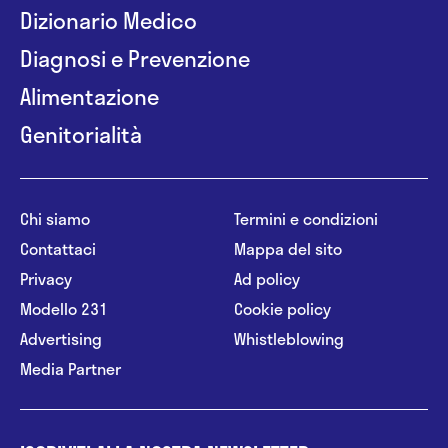
Dizionario Medico
Diagnosi e Prevenzione
Alimentazione
Genitorialità
Chi siamo
Termini e condizioni
Contattaci
Mappa del sito
Privacy
Ad policy
Modello 231
Cookie policy
Advertising
Whistleblowing
Media Partner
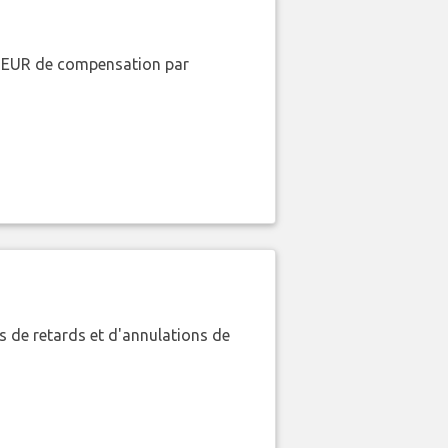
00 EUR de compensation par
 de retards et d'annulations de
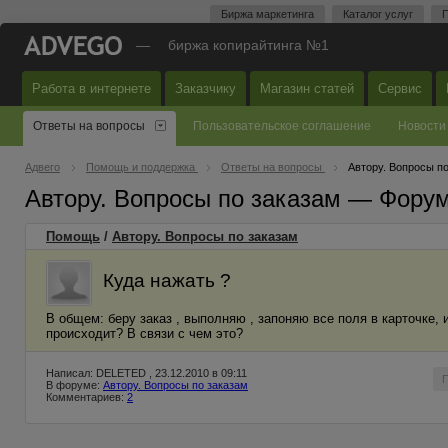
Биржа маркетинга
Каталог услуг
П
—
биржа копирайтинга №1
Работа в интернете
Заказчику
Магазин статей
Сервис
Ответы на вопросы
Пользовательское соглашение
Новости
Адвего
Помощь и поддержка
Ответы на вопросы
Автору. Вопросы п
Автору. Вопросы по заказам — Фору
Помощь
/
Автору. Вопросы по заказам
Куда нажать ?
В общем: беру заказ , выполняю , запоняю все поля в карточке,
происходит? В связи с чем это?
Написал: DELETED , 23.12.2010 в 09:11
В форуме:
Автору. Вопросы по заказам
Комментариев:
2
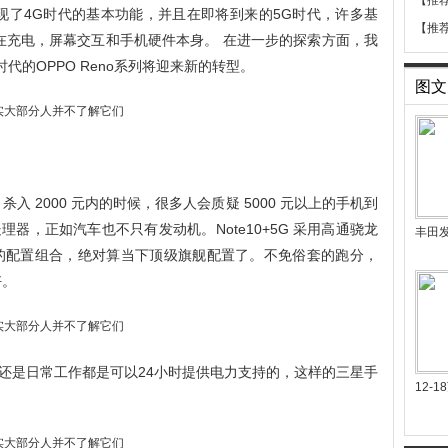
【推
已经发现了4G时代的基本功能，并且在即将到来的5G时代，许多基
【推
ce正在充电，屏幕交互和手机硬件本身。 在进一步的探索方面，我
G时代的OPPO Reno系列将迎来新的转型。
图文
5 杀入 2000 元内的时候，很多人会质疑 5000 元以上的手机到
器，正如汽车也不只有发动机。Note10+5G 采用高通骁龙
丰田
B 存储空间的配置组合，绝对算当下顶级旗舰配置了。不免俗套的跑分，
好。
还是日常工作都是可以24小时提供电力支持的，这样的三星手
12-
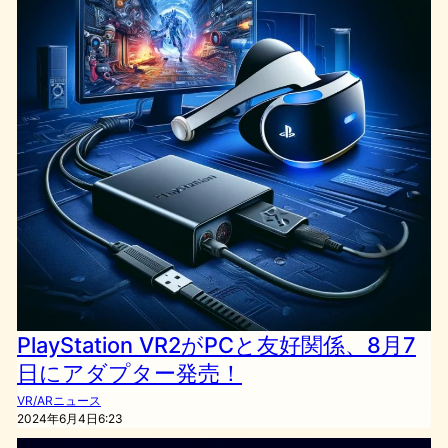
PlayStation VR2がPCと友好関係、8月7
日にアダプター発売！
VR/ARニュース
2024年6月4日6:23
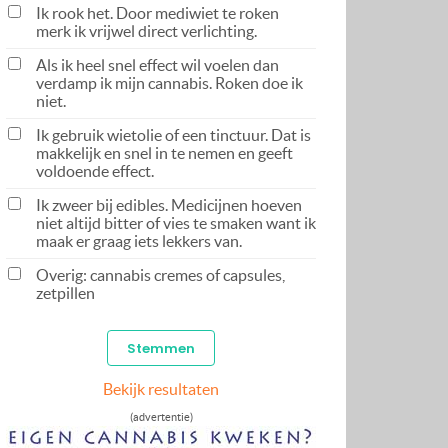
Ik rook het. Door mediwiet te roken
merk ik vrijwel direct verlichting.
Als ik heel snel effect wil voelen dan
verdamp ik mijn cannabis. Roken doe ik
niet.
Ik gebruik wietolie of een tinctuur. Dat is
makkelijk en snel in te nemen en geeft
voldoende effect.
Ik zweer bij edibles. Medicijnen hoeven
niet altijd bitter of vies te smaken want ik
maak er graag iets lekkers van.
Overig: cannabis cremes of capsules,
zetpillen
Bekijk resultaten
(advertentie)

=== Exercise details ===
Locate the line with "Overig: cannabis cremes" in the entries above; extract it and every line after it, verbatim.

=== Output of the task ===
Overig: cannabis cremes of capsules,
zetpillen
Bekijk resultaten
(advertentie)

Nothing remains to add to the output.